This could def be the case too. I beleve the breader said they were only 6-8months old when I got them from him in Jan.
Guess I'm just excited to see something as they are my first pumilios 

Thank you to everyone for your advise so far. Feel free to critique me. I'm always open to hear diff ideas since it seams like everyone has their own way of doing things


----------



## pafrogguy (May 8, 2013)

I actually had my pumilio on a mist system. Other frogs I hand mist, but I keep pums on a 3-4 time a day cycle, depending how wet their viv gets. I have good ventilation in these, so I usually have no flooding issues. Then sometimes drying them out for a bit, then giving them a rain season sparks them right up. But pairs and space are def key. At least in my experience. And they do surprise you. I had my first bastis years ago and I saw courting and calling all the time but never found a tad or egg. Then one day I am feeding and see a little guy eating springtails in the leaf litter. And this was only in a ten gallon vert. I then started to use exos for them so it is much easier to lose froglets lol.


----------



## frogface (Feb 20, 2010)

FrogBoyMike said:


> This could def be the case too. I beleve the breader said they were only 6-8months old when I got them from him in Jan.
> Guess I'm just excited to see something as they are my first pumilios
> 
> Thank you to everyone for your advise so far. Feel free to critique me. I'm always open to hear diff ideas since it seams like everyone has their own way of doing things


At that age, the females will just be getting to breeding age about how. So give them a little more time. If things don't change in the next few months, maybe consider trying to split them into two tanks. My pumilio do not play well together.


----------



## Jewelvivariums (May 28, 2013)

FrogBoyMike said:


> also i resently got a mistking kit that I'm sure will help keep up the humidity but have not set it up yet partly cause I'm kinda dreading pulling apart my 10+ tanks and disrupt everyone to drill the drains that it sounds like are crucial to that system.

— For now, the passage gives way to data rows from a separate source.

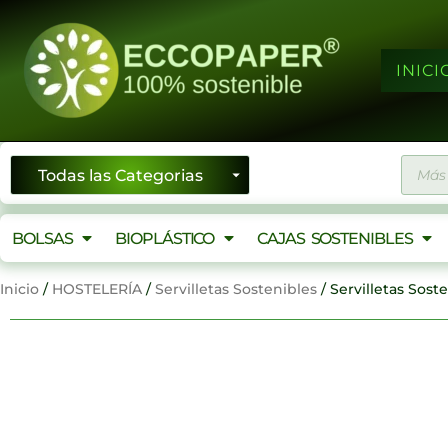
Ir
al
contenido
INICI
Búsqu
de
produ
BOLSAS
BIOPLÁSTICO
CAJAS SOSTENIBLES
Inicio
/
HOSTELERÍA
/
Servilletas Sostenibles
/ Servilletas Sos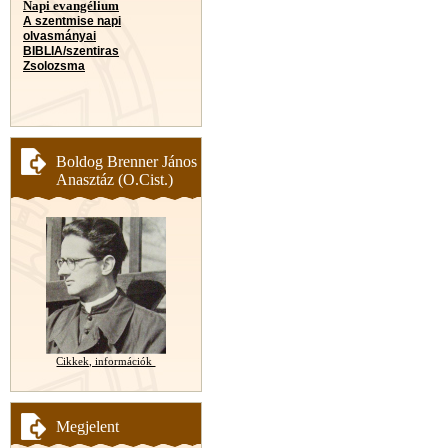
Napi evangélium
A szentmise napi
olvasmányai
BIBLIA/szentiras
Zsolozsma
Boldog Brenner János
Anasztáz (O.Cist.)
Cikkek, információk
Megjelent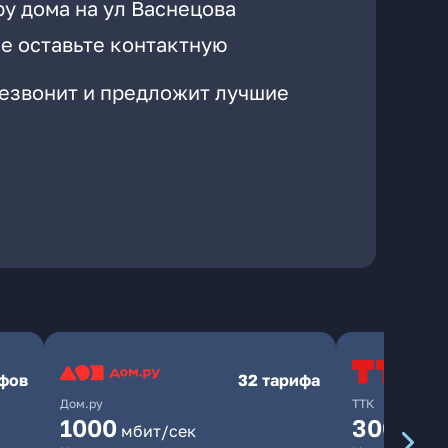
у дома на ул Васнецова
е оставьте контактную
резвонит и предложит лучшие
ифов
32 тарифа
Дом.ру
ТТК
1000
300
мбит/сек
мбит/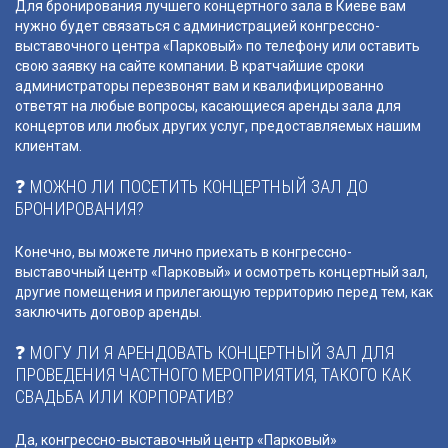
Для бронирования лучшего концертного зала в Киеве вам
нужно будет связаться с администрацией конгрессно-
выставочного центра «Парковый» по телефону или оставить
свою заявку на сайте компании. В кратчайшие сроки
администраторы перезвонят вам и квалифицированно
ответят на любые вопросы, касающиеся аренды зала для
концертов или любых других услуг, предоставляемых нашим
клиентам.
❓ МОЖНО ЛИ ПОСЕТИТЬ КОНЦЕРТНЫЙ ЗАЛ ДО
БРОНИРОВАНИЯ?
Конечно, вы можете лично приехать в конгрессно-
выставочный центр «Парковый» и осмотреть концертный зал,
другие помещения и прилегающую территорию перед тем, как
заключить договор аренды.
❓ МОГУ ЛИ Я АРЕНДОВАТЬ КОНЦЕРТНЫЙ ЗАЛ ДЛЯ
ПРОВЕДЕНИЯ ЧАСТНОГО МЕРОПРИЯТИЯ, ТАКОГО КАК
СВАДЬБА ИЛИ КОРПОРАТИВ?
Да, конгрессно-выставочный центр «Парковый»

What I would do is get at least a 10 gallon cube shaped plastic container with a clear top and add some soil mix and leaf litter to the bottom with clay substrate underneath and maybe add a bromiliad or two. Get a utility light from lowes or Home Depot, take the clap off and it to the top. Just mist it when needed and put the inhabitants of one viv in while you drill the hole in the glass. Just go one viv at a time. Your darts will only be in for an hour or so, so you don't need to worry about ventilation. If you haven't cut glass before just use a practice price first. Hope this helps. Also good luck with breeding.


----------



## Jewelvivariums (May 28, 2013)

**** clamp and add it to the top.


----------



## Jewelvivariums (May 28, 2013)

Sorry about my grammar.


----------



## FrogBoyMike (Aug 25, 2012)

Jewelvivariums said:


> Sorry about my grammar.


lmao! i figured it out. Thanks that does sound like a good idea. need to get a few more permanent tanks for other frogs before i set it all up with the misting though as I will be shifting racks when that happens. I'll deff be going for that idea though. thanks again.

And thank you frogface as well. I think your right on the females prob just now coming of age. so far I haven't noticed any fighting but we shall see. I hope I don't have to split them up. I'm enjoying my little colony


----------